- _Exercise description_:
Return the whole listing exactly, omitting the pictures.

- _Records shown_:

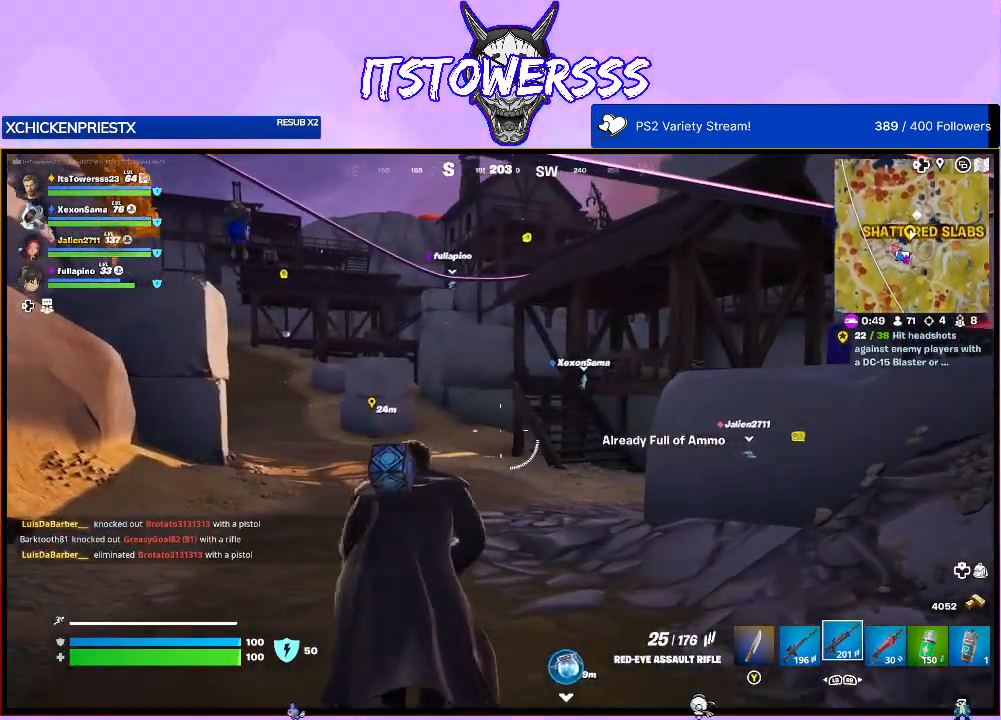
{"buttons": [], "left_stick": "up", "right_stick": "center", "events": [[83, "right_stick", "right"], [333, "right_stick", "center"]]}
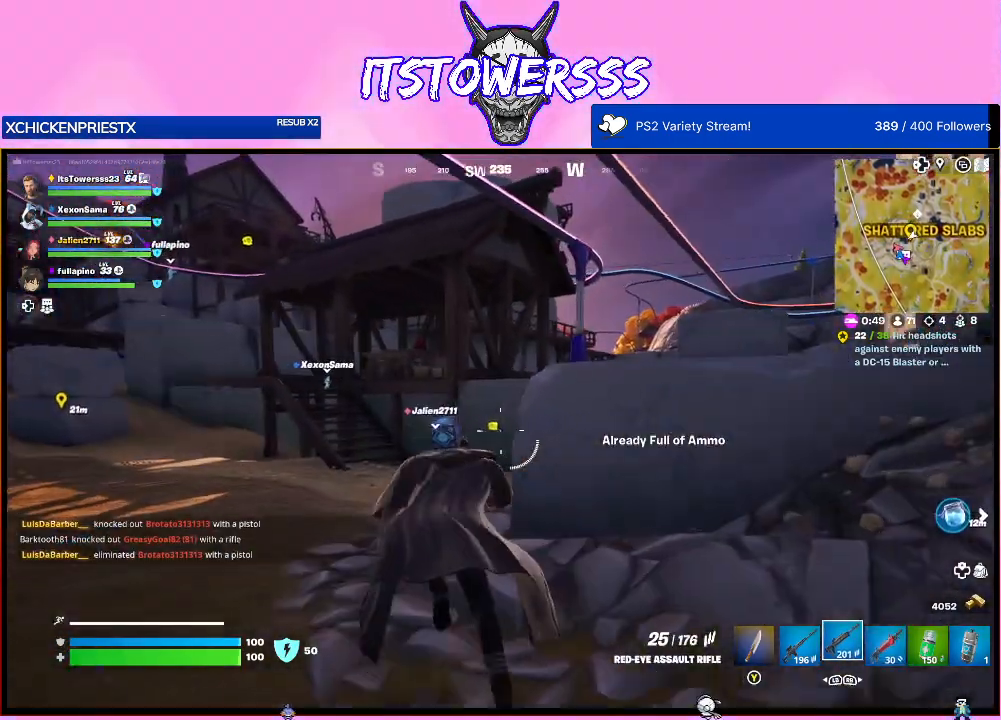
{"buttons": [], "left_stick": "up", "right_stick": "center", "events": [[333, "right_stick", "right"], [467, "right_stick", "center"]]}
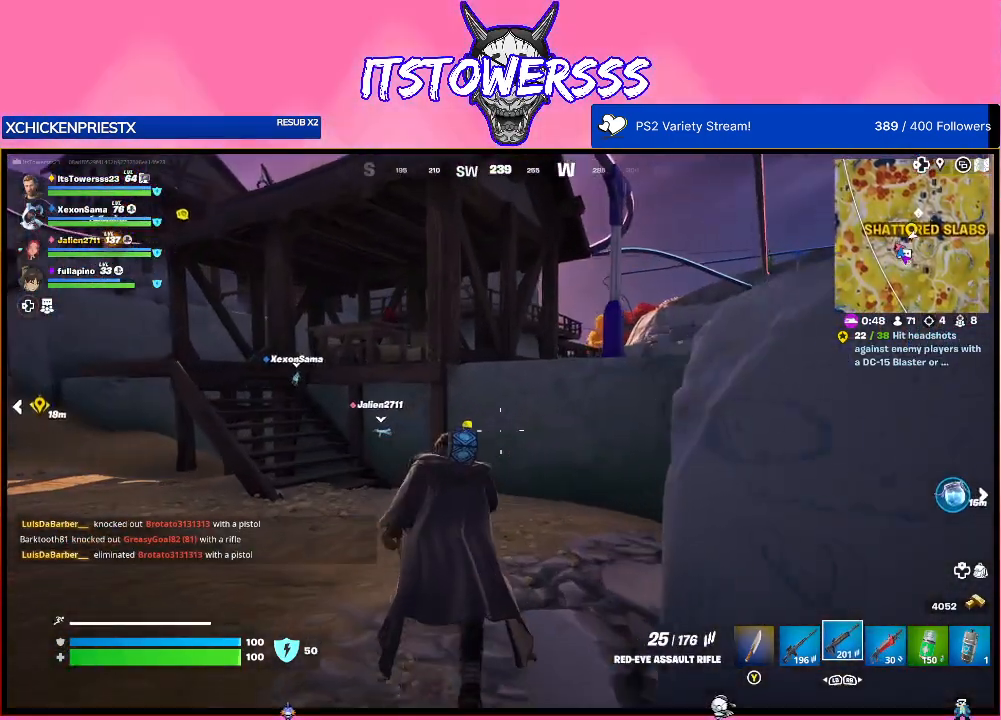
{"buttons": [], "left_stick": "down-right", "right_stick": "right", "events": [[67, "right_stick", "right"], [250, "left_stick", "center"], [300, "left_stick", "down"], [400, "left_stick", "down-right"]]}
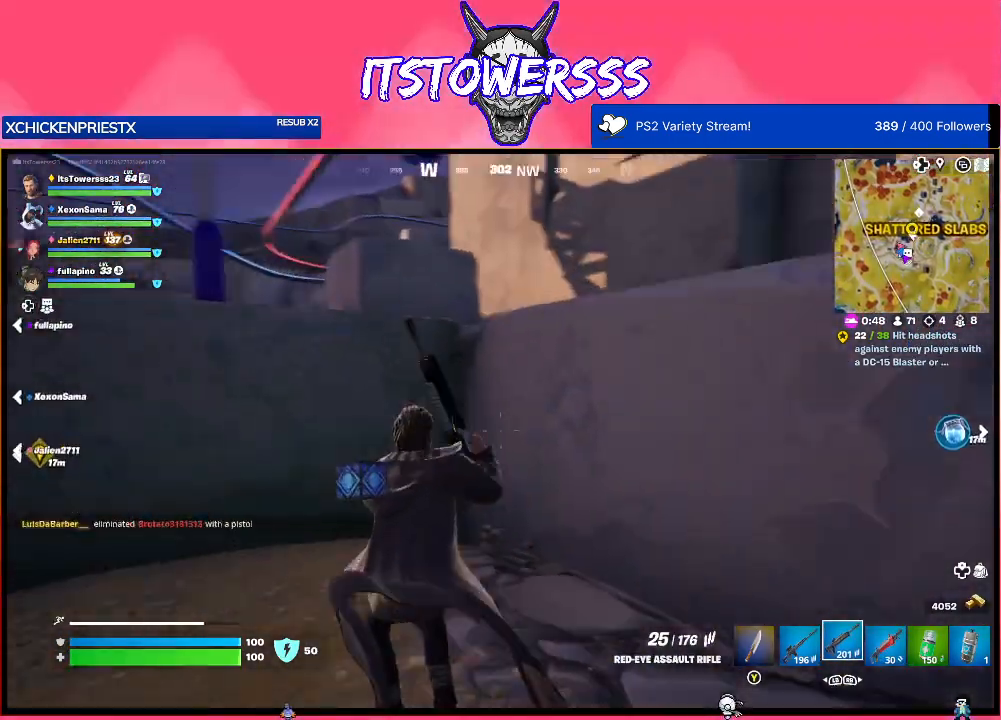
{"buttons": [], "left_stick": "up-right", "right_stick": "right", "events": [[200, "left_stick", "up-right"], [233, "right_stick", "center"], [417, "right_stick", "right"]]}
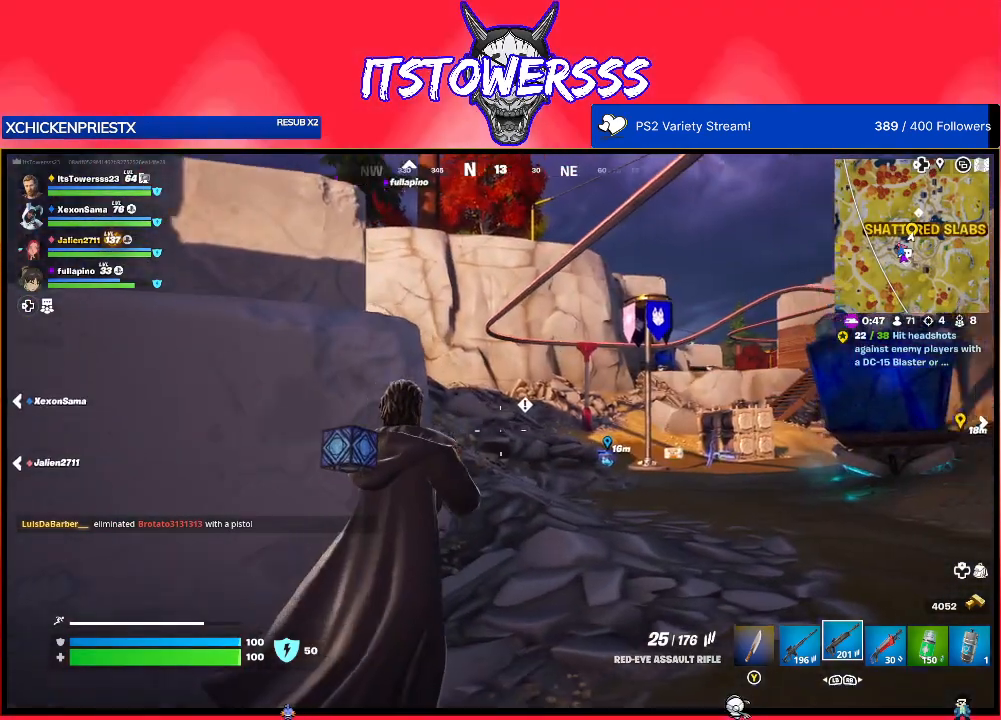
{"buttons": [], "left_stick": "center", "right_stick": "center", "events": [[83, "right_stick", "center"], [500, "left_stick", "center"]]}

- _Output for this task_:
{"buttons": [], "left_stick": "up", "right_stick": "center", "events": [[83, "right_stick", "right"], [333, "right_stick", "center"]]}
{"buttons": [], "left_stick": "up", "right_stick": "center", "events": [[333, "right_stick", "right"], [467, "right_stick", "center"]]}
{"buttons": [], "left_stick": "down-right", "right_stick": "right", "events": [[67, "right_stick", "right"], [250, "left_stick", "center"], [300, "left_stick", "down"], [400, "left_stick", "down-right"]]}
{"buttons": [], "left_stick": "up-right", "right_stick": "right", "events": [[200, "left_stick", "up-right"], [233, "right_stick", "center"], [417, "right_stick", "right"]]}
{"buttons": [], "left_stick": "center", "right_stick": "center", "events": [[83, "right_stick", "center"], [500, "left_stick", "center"]]}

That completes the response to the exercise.